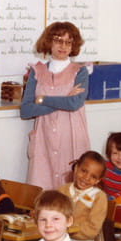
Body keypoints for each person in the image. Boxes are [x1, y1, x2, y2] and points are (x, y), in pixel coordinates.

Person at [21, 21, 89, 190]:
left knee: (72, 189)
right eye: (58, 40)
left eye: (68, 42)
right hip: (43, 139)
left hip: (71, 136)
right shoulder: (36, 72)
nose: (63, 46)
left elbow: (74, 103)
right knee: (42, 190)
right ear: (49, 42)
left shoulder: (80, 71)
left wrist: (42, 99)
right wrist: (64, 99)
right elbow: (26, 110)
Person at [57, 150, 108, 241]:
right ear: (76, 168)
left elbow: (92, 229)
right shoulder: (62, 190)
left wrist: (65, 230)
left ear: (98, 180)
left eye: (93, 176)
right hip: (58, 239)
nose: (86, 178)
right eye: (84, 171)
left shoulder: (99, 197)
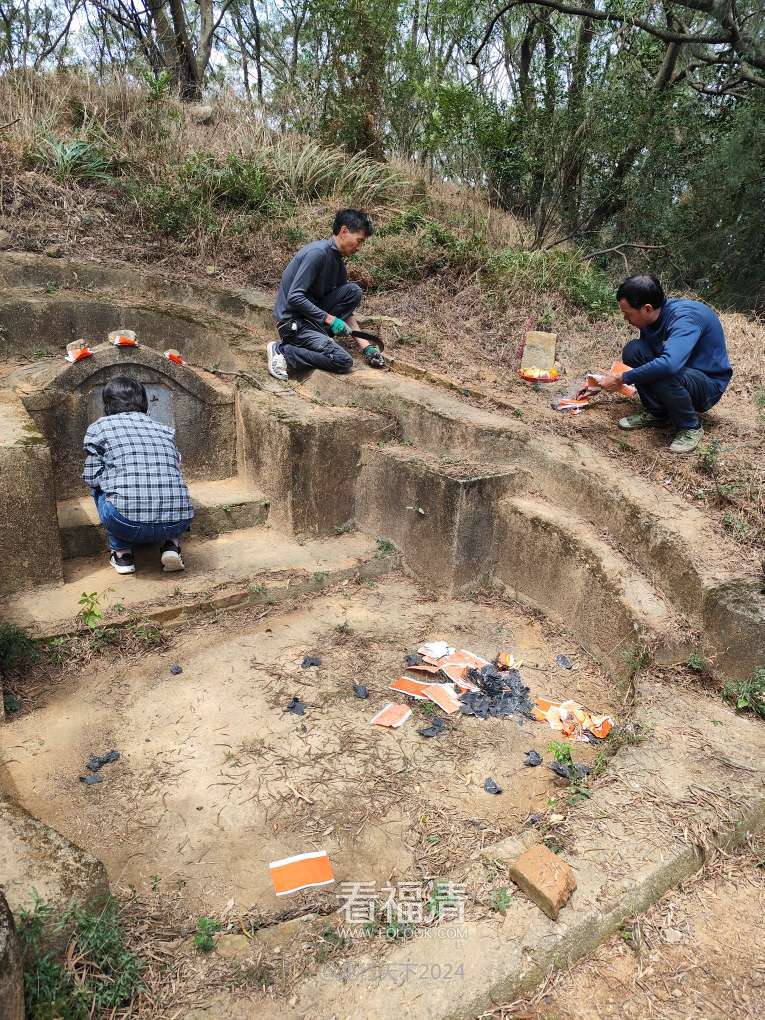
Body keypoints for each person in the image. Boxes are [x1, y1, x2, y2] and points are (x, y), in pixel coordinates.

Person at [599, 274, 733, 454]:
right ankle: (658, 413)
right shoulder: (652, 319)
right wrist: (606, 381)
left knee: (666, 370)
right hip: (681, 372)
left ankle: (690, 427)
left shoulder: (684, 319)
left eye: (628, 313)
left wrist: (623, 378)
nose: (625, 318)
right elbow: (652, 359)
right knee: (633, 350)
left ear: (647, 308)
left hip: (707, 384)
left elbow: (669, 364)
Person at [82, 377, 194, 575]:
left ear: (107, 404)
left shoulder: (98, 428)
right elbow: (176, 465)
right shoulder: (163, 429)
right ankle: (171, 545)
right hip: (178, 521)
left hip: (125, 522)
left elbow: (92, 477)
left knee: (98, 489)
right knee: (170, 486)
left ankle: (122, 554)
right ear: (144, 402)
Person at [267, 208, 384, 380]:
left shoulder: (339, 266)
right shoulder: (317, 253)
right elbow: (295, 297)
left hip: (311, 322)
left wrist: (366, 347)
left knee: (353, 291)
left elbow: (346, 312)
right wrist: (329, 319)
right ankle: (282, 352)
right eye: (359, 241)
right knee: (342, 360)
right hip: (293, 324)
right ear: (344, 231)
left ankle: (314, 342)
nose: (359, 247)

####

## REQUIRED ACTION
Exactly the lines from the top of the entries through the line with "left shoulder: (99, 197)", inclusive, must be given again, with every picture omitted.

## OUTPUT FOR THIS EXERCISE
Body keypoints for each person in the image. Boxes are [x1, y1, x2, y2] and points are (x, y), in pixel coordinates.

Person at [21, 21, 89, 190]:
left knee: (72, 189)
right eye: (58, 40)
left eye: (68, 42)
right hip: (43, 139)
left hip: (71, 136)
right shoulder: (36, 72)
nose: (63, 46)
left elbow: (74, 103)
right knee: (42, 190)
right ear: (49, 42)
left shoulder: (80, 71)
left wrist: (42, 99)
right wrist: (64, 99)
right elbow: (26, 110)
Person at [57, 150, 108, 241]:
right ear: (76, 168)
left elbow: (92, 229)
right shoulder: (62, 190)
left wrist: (65, 230)
left ear: (98, 180)
left eye: (93, 176)
right hip: (58, 239)
nose: (86, 178)
right eye: (84, 171)
left shoulder: (99, 197)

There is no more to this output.